Les esprits sont Jiminy Cricket (puisqu'il représente la conscience),


 le géant de Mickey et le haricot magique pour le présent (puisqu'il est aussi géant)



 et Pat Hibulaire déguisé en faucheuse pour le futur.



Mais il n'y a pas que les vieux avares à s’occuper sur terre, loin s'en faut! D'autres ont aussi reçu la visite de ces esprits, comme dans Fantômes en fête qui porte en VO le titre plus explicite de Scrooged.

  Il s'agit d'une transposition moderne (1988). Cette fois, Scrooge est Frank Cross, un patron de chaîne de télé, qui à défaut de détester Noël voudrait pour faire de l'audimat que tout le monde le passe devant sa télé et décide de diffuser une version en direct d'Un chant de Noël, dont il ne paraît pas réaliser le sens profond.

Son Fred est son frère James, à qui il se contenterait bien d'envoyer une serviette pour Noël si sa secrétaire Grace n'avait eu l'idée d'envoyer un magnétoscope (années 80, dernier cri de la technologie) à la place. Grace a pour fils cadet Calvin, devenu muet depuis que son père s'est fait assassiner sous ses yeux.


Ils sont donc Bob Crachitt et Tiny Tim. Mais Bob est aussi un peu Eliott Loudermilk, un employé de la chaîne que Frank a renvoyé juste parce qu'il avait exprimé une opinion contraire à la sienne.
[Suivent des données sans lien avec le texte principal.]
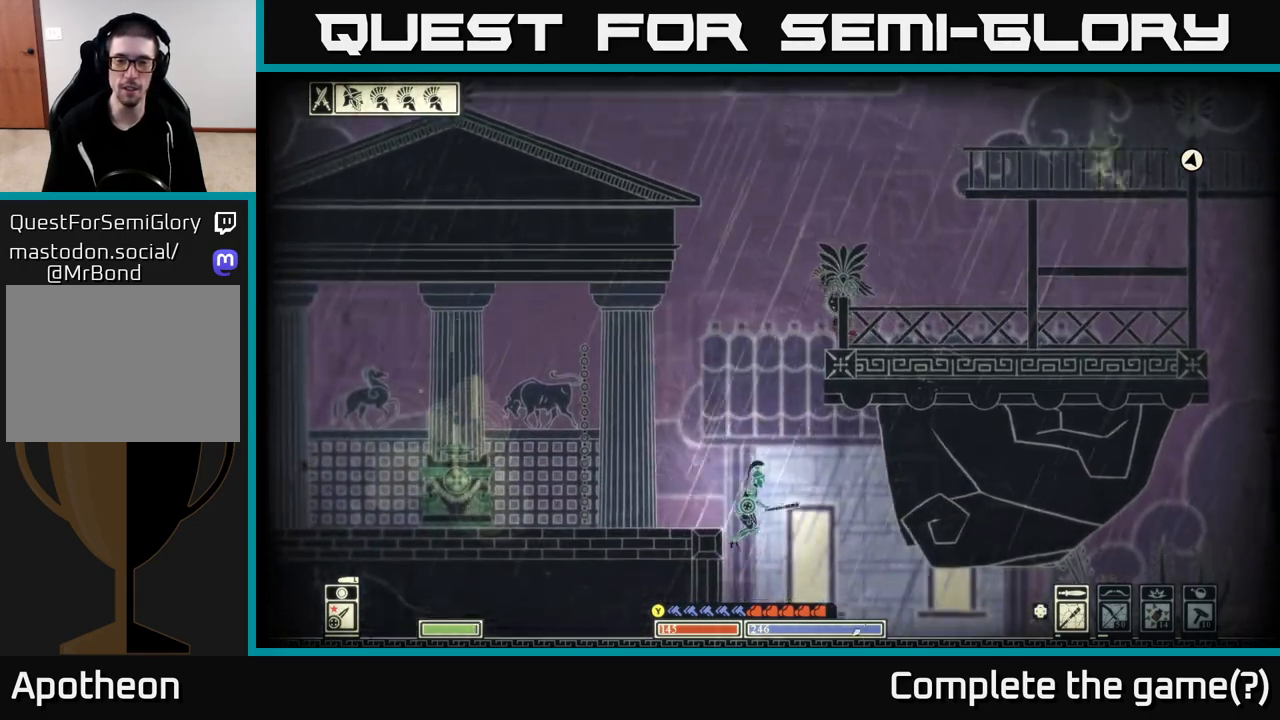
{"buttons": [], "left_stick": "right", "right_stick": "center", "events": [[167, "right_stick", "center"]]}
Quant à Grace, sa seule prime de fin d'année sera aussi une serviette...
A trois jours de Noël, Frank voit apparaître devant lui son ancien patron Lew Hayward, décédé sept ans plus tôt d'une crise cardiaque.


Juste après sa disparition et ses avertissements, le répondeur du téléphone donne mystérieusement le numéro de Claire, l'ex-petite amie que Frank n'a pas vue depuis 15 ans. Elle est Isabelle, excepté que Frank la revoit, travaillant pour un refuge de sans-abris.

Après un déjeuner d'affaires où Frank a des hallucinations horribles du genre un œil dans son verre ou un serveur qui prend feu, l'esprit des Noëls passés se manifeste peu après . Cette fois on dirait un nain au volant d'un taxi, dont il se sert pour remonter le temps façon Retour vers le Futur.


Frank voit les noëls peu chaleureux de l'enfance, tout le temps où la télévision lui tenait compagnie, les réveillons auprès de Claire et celui où ils ont rompu à cause de son ambition grandissante. Le parallèle avec les répétitions du programme télé se font toujours plus remarquables, Frank ne pouvant s'empêcher d'apostropher la comédienne jouant Isabelle en pleine scène de rupture.

Ayant contrairement à d’habitude du temps entre chaque visite d'esprit, Frank va voir  Claire où il lui conseille de penser à elle-même plutôt qu'aux nécessiteux. L'esprit du noël présent se manifeste non sous la forme d'un géant mais d'une fée totalement allumée (elle doit même avoir carrément deux fils qui se touchent).


Frank voit la famille de Grace et réalise pour la première fois le veuvage de celle-ci, et le mutisme de son fils. Il voit aussi que son frère lui avait fait un cadeau précieux sous la forme d'un cadre photo personnalisé.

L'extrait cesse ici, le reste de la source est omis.